QData / LaMP

ECML 2019: Graph Neural Networks for Multi-Label Classification
https://arxiv.org/pdf/1904.08049.pdf
MIT License
89 stars 18 forks source link

Run commands for other datasets #3

Closed JunwenBai closed 4 years ago

JunwenBai commented 4 years ago

Hi, Do you mind also providing the commands for other datasets besides reuters? I encountered some errors when running other datasets like nuswide_vector: image

The command line I used is just:

python main.py -dataset nuswide_vector -batch_size 32 -d_model 512 -d_inner_hid 512 -n_layers_enc 2 -n_layers_dec 2 -n_head 4 -epoch 50 -dropout 0.2 -dec_dropout 0.2 -lr 0.0002 -encoder 'graph' -decoder 'graph' -label_mask 'prior'

Thx!

jacklanchantin commented 4 years ago

@GilbertHeywood thanks for recommending this, I have updated the readme. The reason the command provided for reuters doesn't work on nuswide_vector is because this dataset uses a vectorized input, so the graph encoder fails. So you will have to use 'mlp' for the encoder argument:

python main.py -dataset nuswide_vector -batch_size 32 -d_model 512 -d_inner_hid 512 -n_layers_enc 2 -n_layers_dec 2 -n_head 4 -epoch 50 -dropout 0.2 -dec_dropout 0.2 -lr 0.0002 -encoder 'mlp' -decoder 'graph' -label_mask 'prior'

There was however a bug on the mlp encoder for this dataset, so please pull my latest commit.

JunwenBai commented 4 years ago

Thanks for your quick reply!

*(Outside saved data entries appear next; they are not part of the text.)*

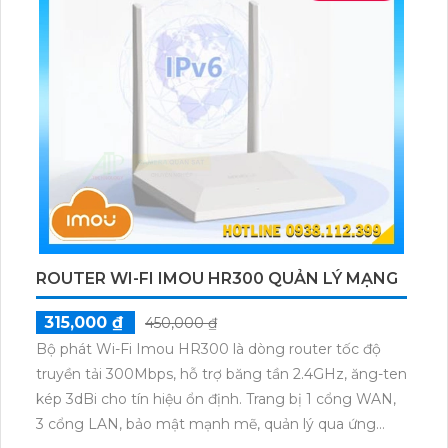
ROUTER WI-FI IMOU HR300 QUẢN LÝ MẠNG
315,000 ₫
450,000 ₫
Bộ phát Wi-Fi Imou HR300 là dòng router tốc độ
truyền tải 300Mbps, hỗ trợ băng tần 2.4GHz, ăng-ten
kép 3dBi cho tín hiệu ổn định. Trang bị 1 cổng WAN,
3 cổng LAN, bảo mật mạnh mẽ, quản lý qua ứng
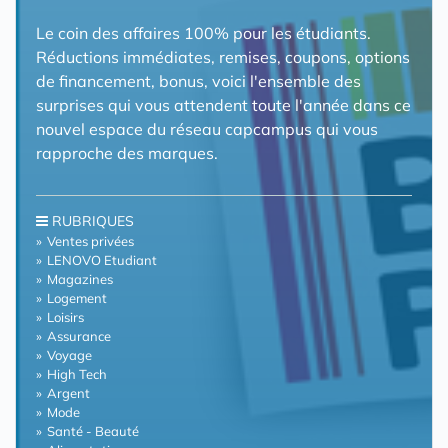
Le coin des affaires 100% pour les étudiants.
Réductions immédiates, remises, coupons, options
de financement, bonus, voici l'ensemble des
surprises qui vous attendent toute l'année dans ce
nouvel espace du réseau capcampus qui vous
rapproche des marques.
RUBRIQUES
Ventes privées
LENOVO Etudiant
Magazines
Logement
Loisirs
Assurance
Voyage
High Tech
Argent
Mode
Santé - Beauté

After git pull and updating the running command, I got the following results, which are quite poor. Do you have any clue? image

jacklanchantin commented 4 years ago

Yes, this is likely because the test script evaluates the shown metrics using the default threshold of 0.5. However, this is not the ideal threshold for most datasets/metrics. As explained in the paper and as is done in many MLC papers, we find the best threshold for each metric on the validation set. Note this is only need for the metrics that require a threshold: ACC, HA, ebF1, miF1, maF1.

We selected from the following thresholds: [0.01,0.02,0.03,0.04,0.05,0.06,0.07,0.08,0.09,0.10,0.15,0.20,0.25,0.30,0.35,0.40,0.45,0.50,0.55,0.60,0.65,0.70,0.75,0.8,0.85,0.9,0.95]

The reason I didn't find the best threshold for each epoch is because it is very time consuming to loop through all thresholds and compute the metrics.

jacklanchantin commented 4 years ago

I left out my code which does the threshold finding for now (I will plan to add it later, but it's part of a bigger repository so doesn't exactly fit in right now). However, please pull the latest commit which uses the best epoch based on loss. You can then find the best threshold for each metric from that epoch.

JunwenBai commented 4 years ago

Thx for your explanation. I think I found a bug in the code utils/evals.py. Inside the function compute_metrics: image If you set 'graph' to be the decoder, the output would be almost all 1. After changing to

if args.decoder in ['mlp','pmlp','rnn_b','star','dual_linear','graph']:

It looks ok for now.

jacklanchantin commented 4 years ago

That's true, thank you for pointing that out. I never actually used this evals code since I did the threshold tuning using separate code, so thank you for finding this. I have since updated it.

JunwenBai commented 4 years ago

Thank you too! You are the most responsive GitHub owner I have seen so far.

jacklanchantin commented 4 years ago

Haha, well thank you. Feel free to let me know if you have any questions. Happy to help.